A mattress that is not treated with flame-retardant physical and/or chemical barriers will typically rage out of control in about three minutes. While the proposed standard would help control mattress fires for about 30 minutes, some fire protection groups have asked the CPSC to consider an even more stringent open-flame test.

In a letter to the CPSC, the Chair of the National Association of State Fire Marshalls (NASFM) Consumer Product Safety Task Force wrote:

"[An] open-flame regulation based on a 30-minute duration...is a clear improvement over the cigarette requirement only.... We still contend a 60-minute open-flame test would save far more lives."

The NASFM task force chair states that elderly people and small children need the extra time to get out of a burning house or to be reached. According to a study by the Federal Emergency Management Agency, children under 5 years and adults over 54 are at the highest risk of dying in a fire.

The CPSC is not only tackling the issue of mattress fires. The agency also has a proposed rule that would affect upholstery fires.
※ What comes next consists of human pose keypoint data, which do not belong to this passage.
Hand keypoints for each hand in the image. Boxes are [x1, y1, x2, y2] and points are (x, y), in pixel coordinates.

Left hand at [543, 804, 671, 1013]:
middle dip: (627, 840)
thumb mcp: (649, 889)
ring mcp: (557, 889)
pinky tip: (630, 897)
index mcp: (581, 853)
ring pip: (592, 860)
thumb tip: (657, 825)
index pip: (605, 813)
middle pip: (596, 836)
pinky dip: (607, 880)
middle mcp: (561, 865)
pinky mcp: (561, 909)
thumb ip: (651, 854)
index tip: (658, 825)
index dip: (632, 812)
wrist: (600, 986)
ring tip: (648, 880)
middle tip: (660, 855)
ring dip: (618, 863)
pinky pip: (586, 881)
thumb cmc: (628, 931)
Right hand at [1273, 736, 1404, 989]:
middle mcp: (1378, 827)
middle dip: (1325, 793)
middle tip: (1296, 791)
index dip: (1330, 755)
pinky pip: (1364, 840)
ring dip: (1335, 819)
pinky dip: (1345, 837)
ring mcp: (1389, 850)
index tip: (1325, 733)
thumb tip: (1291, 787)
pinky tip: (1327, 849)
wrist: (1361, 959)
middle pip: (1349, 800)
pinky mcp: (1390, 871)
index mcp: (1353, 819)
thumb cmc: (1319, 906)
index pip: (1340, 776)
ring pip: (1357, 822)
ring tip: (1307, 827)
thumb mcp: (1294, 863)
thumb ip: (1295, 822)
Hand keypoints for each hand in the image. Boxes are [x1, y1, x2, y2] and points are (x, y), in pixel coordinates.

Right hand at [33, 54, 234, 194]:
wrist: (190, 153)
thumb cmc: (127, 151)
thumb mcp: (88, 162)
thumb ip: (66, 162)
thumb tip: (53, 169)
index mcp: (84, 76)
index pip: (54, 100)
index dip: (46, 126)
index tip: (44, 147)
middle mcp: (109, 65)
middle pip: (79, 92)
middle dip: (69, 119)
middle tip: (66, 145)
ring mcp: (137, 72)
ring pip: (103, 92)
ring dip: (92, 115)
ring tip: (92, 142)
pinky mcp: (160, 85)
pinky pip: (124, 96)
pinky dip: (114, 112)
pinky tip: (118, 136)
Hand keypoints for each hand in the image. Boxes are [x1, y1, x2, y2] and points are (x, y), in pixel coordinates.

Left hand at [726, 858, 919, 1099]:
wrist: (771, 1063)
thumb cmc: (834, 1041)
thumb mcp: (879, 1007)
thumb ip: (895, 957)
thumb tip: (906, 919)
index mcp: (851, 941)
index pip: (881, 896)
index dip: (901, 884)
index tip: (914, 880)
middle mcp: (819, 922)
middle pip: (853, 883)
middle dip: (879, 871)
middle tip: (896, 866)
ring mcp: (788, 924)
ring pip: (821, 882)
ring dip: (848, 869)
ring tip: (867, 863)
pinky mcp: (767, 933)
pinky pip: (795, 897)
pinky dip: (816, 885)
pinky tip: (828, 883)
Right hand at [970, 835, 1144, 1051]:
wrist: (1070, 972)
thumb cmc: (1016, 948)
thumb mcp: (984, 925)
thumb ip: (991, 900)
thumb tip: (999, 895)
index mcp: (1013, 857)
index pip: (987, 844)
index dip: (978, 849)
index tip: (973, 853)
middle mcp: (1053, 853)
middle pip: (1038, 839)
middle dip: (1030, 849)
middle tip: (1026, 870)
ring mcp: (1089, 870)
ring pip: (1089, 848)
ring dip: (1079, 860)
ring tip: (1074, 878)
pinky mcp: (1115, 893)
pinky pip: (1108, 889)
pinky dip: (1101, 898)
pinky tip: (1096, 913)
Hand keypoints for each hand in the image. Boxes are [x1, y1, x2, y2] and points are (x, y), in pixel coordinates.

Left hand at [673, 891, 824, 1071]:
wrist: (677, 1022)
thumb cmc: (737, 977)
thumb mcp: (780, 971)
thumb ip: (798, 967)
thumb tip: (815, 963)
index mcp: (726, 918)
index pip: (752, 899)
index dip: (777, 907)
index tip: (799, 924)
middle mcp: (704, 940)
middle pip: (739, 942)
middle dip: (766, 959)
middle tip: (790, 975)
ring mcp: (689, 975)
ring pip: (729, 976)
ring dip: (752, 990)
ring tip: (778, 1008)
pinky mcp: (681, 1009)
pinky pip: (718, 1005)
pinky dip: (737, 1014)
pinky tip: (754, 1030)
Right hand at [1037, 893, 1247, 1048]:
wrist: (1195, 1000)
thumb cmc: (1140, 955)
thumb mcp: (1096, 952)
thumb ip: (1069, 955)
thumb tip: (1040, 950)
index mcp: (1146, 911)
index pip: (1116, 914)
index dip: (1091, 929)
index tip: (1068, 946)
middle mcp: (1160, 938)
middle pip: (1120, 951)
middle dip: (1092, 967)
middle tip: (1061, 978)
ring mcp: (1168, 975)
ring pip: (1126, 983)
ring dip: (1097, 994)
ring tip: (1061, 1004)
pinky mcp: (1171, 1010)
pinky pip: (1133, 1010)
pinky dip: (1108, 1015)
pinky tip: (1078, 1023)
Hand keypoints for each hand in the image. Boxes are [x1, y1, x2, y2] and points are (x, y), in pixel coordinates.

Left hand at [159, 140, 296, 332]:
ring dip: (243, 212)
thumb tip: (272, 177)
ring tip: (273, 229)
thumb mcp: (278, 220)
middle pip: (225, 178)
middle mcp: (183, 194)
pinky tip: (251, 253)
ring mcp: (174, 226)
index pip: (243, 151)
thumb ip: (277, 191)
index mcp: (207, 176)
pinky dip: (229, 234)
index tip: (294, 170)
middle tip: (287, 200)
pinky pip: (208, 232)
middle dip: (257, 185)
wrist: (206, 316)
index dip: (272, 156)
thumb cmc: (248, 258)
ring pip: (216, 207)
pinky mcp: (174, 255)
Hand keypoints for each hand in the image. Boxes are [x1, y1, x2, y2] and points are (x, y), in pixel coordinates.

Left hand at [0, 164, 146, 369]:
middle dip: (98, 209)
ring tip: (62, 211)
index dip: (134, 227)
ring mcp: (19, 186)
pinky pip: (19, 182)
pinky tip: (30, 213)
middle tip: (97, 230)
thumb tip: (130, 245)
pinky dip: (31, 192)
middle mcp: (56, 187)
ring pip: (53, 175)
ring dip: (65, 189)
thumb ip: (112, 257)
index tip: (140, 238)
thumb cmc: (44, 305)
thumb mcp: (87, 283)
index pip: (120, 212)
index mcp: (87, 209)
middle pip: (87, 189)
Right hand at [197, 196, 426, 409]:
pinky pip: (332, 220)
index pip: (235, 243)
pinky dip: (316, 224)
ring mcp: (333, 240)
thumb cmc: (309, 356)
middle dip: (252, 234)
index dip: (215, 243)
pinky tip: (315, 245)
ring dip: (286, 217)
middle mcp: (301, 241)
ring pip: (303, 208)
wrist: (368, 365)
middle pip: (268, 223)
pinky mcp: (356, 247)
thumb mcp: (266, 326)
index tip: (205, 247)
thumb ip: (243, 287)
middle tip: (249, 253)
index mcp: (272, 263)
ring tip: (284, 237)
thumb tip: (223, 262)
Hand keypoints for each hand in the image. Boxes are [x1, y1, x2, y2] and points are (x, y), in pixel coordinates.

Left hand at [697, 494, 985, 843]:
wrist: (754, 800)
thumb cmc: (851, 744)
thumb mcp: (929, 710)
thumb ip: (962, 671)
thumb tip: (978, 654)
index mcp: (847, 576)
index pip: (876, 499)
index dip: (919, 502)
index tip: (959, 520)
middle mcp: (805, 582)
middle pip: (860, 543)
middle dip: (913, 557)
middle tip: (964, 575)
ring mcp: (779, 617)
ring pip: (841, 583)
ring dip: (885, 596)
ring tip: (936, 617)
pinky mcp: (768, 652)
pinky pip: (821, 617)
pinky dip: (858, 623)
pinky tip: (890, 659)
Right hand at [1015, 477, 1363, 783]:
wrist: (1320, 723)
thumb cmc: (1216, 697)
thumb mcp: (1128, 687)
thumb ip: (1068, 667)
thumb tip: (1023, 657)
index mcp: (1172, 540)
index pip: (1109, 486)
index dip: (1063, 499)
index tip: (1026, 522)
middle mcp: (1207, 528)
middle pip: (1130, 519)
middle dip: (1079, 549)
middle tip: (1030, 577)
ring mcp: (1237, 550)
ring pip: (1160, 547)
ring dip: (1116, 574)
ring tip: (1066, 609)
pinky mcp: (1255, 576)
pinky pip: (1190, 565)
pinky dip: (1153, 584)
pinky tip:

Upholstery fires are even more deadly than mattress fires. Upholstered furniture fires kill approximately 580 people each year.

When CPSC Chairman Hal Stratton announced the proposed flammability standards, he said, "More deaths result from residential fires than from any other hazard under CPSC's jurisdiction."

According to the National Fire Protection Agency, home fires in 2003 caused nearly $6 billion in property damage. The human toll is more devastating: a home-fire death every three hours. The proposed regulations would help keep our families safer than ever before.

*Ken Suggs, president of the American Association for Justice, is a partner in the Columbia, SC, law firm of Janet, Jenner & Suggs.